Une association d'usagers réclame sa place dans le redressement hospitalier
L'association Urgences accès aux soins pour tous souhaite faire entendre la voix des patients dans le travail mené par Bertrand Perin pour redresser les finances du centre hospitalier intercommunal Marmande-Tonneins (Chic-MT).

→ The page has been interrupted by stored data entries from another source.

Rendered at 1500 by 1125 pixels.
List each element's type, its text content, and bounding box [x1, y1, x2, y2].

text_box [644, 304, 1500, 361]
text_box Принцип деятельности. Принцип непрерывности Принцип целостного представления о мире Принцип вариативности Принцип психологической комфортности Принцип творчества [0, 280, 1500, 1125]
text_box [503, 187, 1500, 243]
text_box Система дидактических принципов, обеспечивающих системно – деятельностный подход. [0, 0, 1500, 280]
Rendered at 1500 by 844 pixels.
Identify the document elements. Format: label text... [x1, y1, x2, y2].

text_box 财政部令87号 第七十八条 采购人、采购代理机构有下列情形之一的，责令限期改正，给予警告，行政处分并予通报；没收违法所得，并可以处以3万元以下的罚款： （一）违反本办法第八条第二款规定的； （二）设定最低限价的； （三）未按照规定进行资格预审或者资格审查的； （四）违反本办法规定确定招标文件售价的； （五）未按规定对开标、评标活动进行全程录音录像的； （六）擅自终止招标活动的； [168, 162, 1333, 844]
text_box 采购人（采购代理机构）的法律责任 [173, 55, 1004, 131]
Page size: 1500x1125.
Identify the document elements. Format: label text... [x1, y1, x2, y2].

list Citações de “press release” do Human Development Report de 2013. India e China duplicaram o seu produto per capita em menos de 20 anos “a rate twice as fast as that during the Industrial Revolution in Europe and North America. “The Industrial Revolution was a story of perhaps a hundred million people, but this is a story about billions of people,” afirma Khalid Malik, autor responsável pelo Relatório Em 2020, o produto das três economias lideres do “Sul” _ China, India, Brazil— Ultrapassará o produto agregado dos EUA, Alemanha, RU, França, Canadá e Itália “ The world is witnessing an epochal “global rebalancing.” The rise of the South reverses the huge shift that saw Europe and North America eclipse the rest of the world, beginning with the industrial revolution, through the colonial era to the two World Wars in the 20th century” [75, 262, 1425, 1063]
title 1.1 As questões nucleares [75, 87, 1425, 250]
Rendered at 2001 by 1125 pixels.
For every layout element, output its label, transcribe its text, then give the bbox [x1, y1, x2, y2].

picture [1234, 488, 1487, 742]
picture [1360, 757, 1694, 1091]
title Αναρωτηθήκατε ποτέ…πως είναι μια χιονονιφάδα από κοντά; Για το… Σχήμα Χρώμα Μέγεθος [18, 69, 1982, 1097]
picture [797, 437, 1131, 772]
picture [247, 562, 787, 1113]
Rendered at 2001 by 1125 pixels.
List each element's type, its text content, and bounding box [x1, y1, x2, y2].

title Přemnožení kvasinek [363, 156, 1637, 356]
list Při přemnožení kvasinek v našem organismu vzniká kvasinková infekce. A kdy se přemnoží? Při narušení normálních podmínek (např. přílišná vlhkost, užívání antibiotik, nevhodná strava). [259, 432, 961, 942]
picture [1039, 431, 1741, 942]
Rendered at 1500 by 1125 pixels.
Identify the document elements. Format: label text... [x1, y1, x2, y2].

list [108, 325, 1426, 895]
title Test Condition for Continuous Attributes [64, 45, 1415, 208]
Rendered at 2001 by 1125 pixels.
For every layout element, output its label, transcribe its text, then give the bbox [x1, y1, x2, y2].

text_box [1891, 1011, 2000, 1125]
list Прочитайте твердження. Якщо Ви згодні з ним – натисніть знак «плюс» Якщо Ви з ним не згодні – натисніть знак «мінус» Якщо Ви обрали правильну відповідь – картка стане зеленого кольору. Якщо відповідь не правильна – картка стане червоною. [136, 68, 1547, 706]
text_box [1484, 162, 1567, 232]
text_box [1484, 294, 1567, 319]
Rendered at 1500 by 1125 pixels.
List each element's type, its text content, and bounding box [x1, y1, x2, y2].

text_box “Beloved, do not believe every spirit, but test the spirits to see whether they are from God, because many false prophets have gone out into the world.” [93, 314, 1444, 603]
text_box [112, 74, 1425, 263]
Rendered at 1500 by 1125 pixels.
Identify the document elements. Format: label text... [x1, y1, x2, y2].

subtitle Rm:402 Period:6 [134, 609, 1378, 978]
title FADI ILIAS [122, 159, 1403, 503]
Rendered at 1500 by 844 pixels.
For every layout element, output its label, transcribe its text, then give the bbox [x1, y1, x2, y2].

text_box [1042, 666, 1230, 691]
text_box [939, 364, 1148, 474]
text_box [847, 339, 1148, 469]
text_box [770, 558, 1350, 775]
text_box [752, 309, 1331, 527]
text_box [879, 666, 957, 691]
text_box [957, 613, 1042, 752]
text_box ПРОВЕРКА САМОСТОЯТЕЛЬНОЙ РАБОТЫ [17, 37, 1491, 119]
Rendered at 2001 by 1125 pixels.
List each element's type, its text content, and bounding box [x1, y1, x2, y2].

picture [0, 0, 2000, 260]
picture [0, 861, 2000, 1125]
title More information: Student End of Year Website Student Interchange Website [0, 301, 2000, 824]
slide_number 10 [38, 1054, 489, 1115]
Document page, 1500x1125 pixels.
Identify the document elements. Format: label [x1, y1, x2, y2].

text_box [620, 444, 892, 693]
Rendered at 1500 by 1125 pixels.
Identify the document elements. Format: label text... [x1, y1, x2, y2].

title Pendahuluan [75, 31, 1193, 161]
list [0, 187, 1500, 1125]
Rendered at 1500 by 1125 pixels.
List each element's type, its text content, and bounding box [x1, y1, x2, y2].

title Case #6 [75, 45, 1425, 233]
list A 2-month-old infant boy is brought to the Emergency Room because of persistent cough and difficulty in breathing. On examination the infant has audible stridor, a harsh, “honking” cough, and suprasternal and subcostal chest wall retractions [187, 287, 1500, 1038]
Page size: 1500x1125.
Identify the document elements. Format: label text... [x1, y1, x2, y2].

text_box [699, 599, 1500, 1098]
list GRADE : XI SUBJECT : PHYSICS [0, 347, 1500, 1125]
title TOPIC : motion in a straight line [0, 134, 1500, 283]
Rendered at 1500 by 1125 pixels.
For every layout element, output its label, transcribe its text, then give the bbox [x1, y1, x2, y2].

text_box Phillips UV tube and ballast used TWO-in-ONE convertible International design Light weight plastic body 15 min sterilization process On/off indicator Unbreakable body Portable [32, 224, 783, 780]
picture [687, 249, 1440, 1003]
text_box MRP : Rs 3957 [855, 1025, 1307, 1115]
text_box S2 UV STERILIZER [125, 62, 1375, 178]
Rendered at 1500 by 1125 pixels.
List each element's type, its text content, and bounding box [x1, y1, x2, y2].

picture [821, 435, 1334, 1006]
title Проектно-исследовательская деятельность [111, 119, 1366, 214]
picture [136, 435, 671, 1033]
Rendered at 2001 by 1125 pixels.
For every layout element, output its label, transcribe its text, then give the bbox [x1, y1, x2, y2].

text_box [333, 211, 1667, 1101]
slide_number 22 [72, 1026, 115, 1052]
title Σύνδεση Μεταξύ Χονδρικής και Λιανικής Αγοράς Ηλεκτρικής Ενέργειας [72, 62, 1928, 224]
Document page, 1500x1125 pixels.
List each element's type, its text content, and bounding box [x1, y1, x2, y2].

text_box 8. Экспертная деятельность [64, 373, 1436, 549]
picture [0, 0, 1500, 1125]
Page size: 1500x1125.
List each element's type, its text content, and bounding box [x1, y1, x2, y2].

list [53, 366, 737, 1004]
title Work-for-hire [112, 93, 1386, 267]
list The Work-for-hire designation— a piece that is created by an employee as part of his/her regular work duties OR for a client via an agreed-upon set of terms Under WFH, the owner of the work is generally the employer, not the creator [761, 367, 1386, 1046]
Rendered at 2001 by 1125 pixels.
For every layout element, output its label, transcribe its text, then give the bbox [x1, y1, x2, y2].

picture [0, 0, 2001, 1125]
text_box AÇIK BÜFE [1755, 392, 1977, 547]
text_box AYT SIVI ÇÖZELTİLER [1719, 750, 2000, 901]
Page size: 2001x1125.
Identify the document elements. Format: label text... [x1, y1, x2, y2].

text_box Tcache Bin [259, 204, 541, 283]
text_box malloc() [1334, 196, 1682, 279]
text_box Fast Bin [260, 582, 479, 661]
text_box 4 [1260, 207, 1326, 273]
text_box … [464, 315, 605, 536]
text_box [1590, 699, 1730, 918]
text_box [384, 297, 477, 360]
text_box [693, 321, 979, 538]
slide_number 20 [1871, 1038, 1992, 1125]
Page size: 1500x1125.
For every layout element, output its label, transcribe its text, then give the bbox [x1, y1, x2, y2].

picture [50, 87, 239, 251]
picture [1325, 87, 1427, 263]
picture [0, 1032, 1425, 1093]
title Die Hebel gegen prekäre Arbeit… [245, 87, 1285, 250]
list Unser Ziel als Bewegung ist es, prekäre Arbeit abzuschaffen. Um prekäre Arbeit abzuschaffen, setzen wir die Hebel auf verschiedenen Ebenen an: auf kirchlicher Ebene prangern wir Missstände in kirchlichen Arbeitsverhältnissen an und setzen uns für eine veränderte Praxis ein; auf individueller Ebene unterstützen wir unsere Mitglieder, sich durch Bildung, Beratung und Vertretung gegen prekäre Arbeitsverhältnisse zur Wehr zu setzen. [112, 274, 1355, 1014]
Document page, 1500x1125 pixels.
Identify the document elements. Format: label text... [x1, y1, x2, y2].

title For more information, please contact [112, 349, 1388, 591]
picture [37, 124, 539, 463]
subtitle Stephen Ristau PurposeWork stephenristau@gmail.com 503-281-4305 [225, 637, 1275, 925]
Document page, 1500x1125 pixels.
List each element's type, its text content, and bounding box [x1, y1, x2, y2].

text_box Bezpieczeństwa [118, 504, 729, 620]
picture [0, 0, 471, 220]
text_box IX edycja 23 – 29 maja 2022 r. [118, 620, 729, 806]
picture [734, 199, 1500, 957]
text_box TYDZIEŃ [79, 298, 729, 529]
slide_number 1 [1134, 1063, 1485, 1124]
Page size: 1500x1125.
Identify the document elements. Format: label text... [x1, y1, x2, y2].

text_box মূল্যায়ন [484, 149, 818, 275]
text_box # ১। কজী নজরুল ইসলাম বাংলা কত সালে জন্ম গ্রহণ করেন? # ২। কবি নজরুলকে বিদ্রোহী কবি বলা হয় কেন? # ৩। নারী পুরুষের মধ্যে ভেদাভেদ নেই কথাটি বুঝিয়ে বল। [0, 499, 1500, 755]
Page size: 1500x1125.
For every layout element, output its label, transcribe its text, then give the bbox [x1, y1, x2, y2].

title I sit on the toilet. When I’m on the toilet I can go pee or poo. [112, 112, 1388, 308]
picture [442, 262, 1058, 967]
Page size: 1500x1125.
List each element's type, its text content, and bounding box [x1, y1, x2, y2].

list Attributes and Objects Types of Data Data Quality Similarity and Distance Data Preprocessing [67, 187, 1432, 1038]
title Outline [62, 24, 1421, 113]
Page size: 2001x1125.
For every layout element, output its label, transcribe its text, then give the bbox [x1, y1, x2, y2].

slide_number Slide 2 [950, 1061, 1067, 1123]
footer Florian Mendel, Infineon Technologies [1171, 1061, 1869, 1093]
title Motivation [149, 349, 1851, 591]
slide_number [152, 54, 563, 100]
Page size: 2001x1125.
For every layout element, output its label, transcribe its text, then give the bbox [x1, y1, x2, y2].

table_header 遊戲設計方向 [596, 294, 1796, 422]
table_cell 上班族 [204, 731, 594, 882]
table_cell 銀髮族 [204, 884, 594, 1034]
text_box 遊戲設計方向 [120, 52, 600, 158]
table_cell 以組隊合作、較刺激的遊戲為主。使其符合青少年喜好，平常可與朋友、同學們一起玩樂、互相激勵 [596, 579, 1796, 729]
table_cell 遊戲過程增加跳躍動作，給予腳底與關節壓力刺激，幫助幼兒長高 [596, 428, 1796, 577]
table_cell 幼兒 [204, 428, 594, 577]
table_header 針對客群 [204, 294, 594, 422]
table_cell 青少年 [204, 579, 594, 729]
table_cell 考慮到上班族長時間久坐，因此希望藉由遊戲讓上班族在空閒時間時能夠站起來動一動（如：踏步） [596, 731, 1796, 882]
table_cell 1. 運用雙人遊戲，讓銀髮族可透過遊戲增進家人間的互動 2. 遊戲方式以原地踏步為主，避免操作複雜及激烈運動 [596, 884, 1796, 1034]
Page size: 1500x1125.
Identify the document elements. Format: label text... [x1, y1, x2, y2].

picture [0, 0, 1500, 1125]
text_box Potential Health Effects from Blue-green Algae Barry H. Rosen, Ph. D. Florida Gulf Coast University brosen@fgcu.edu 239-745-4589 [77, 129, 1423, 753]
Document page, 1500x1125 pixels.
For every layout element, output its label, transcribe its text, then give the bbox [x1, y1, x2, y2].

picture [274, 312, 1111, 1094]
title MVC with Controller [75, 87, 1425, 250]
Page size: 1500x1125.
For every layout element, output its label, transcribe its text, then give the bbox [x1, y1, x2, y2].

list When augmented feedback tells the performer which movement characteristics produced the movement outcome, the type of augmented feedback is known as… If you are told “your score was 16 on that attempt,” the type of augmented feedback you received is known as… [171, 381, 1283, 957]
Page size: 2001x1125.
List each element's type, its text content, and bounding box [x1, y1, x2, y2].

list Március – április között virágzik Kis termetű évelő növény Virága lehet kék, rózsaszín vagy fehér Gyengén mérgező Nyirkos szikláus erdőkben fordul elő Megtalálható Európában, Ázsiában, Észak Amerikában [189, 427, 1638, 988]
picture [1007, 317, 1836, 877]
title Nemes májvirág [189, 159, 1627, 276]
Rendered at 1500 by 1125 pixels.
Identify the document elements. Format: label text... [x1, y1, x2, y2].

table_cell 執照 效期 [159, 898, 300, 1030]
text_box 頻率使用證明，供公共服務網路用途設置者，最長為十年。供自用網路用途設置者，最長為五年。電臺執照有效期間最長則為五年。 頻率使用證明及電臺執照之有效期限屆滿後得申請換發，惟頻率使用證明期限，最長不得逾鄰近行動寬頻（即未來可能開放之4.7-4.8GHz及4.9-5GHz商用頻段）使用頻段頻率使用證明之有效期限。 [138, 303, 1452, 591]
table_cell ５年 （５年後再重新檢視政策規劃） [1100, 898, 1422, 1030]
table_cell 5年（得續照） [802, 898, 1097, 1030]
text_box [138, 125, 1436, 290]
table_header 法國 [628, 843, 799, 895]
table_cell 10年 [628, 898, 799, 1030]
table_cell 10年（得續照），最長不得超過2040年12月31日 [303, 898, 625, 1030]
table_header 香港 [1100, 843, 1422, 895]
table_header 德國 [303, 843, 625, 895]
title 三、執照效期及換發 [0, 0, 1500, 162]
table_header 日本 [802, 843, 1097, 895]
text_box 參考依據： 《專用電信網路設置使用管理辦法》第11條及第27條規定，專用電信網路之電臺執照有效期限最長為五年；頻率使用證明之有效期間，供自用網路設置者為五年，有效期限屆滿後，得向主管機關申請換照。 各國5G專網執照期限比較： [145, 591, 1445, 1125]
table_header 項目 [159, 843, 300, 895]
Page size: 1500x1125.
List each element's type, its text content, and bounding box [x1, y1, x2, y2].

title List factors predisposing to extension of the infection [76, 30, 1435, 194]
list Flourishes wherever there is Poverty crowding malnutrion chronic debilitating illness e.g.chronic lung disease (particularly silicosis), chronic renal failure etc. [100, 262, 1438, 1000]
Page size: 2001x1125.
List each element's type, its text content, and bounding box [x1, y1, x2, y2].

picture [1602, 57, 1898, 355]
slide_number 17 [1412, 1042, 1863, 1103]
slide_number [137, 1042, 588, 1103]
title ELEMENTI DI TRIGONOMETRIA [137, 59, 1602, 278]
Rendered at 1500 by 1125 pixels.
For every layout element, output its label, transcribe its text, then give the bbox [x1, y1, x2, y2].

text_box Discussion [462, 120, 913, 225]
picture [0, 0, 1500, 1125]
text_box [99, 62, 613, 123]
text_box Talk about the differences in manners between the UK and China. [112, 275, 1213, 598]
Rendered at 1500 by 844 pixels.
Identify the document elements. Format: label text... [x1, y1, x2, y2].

Cet établissement est placé sous administration provisoire depuis le mois de janvier, et les bénévoles refusent catégoriquement d'être mis à l'écart des discussions cruciales qui détermineront son avenir.
Une lettre ouverte aux autorités sanitaires
Lundi 9 mars, l'association a officiellement interpellé la ministre de la Santé, Stéphanie Rist, ainsi que le préfet de Lot-et-Garonne, par le biais d'une lettre ouverte. Dans ce document, les représentants des usagers insistent sur la nécessité d'être pleinement associés au processus de rétablissement financier de l'hôpital. Ils rappellent qu'une décision du directeur général de l'ARS Nouvelle-Aquitaine, datée du 26 janvier, prévoyait leur implication dès fin février ou début mars.
Malgré deux courriers adressés à la direction du Chic-MT et à l'ARS, cette promesse n'a pas été honorée à ce jour, ce qui suscite une vive inquiétude parmi les membres de l'association. Ils estiment que leur exclusion compromet la transparence et l'efficacité des mesures à venir.
Une demande de rencontre urgente avant une échéance cruciale
L'association demande avec insistance à pouvoir rencontrer l'administrateur provisoire, Bertrand Perin, avant le Conseil de surveillance prévu le 18 mars. Ce rendez-vous est considéré comme essentiel pour influencer les orientations stratégiques qui seront définies. Perin doit en effet rendre sa feuille de route pour le redressement des finances début avril, un document qui scellera le destin de l'établissement à court et moyen terme.
Les bénévoles d'Urgences accès aux soins entendent peser de tout leur poids dans les choix qui seront opérés, notamment en matière de réorganisation des services, d'optimisation des ressources et de préservation de la qualité des soins. Ils craignent que des décisions prises sans leur concours ne nuisent à l'accès aux soins pour les populations locales, déjà fragilisées par la situation financière précaire de l'hôpital.
Cette mobilisation s'inscrit dans un contexte plus large de tensions autour de la gestion des établissements de santé en France, où la participation des usagers est souvent perçue comme un enjeu démocratique majeur. L'association souligne que l'expertise des patients et de leurs proches est indispensable pour élaborer des solutions équilibrées et acceptables par tous.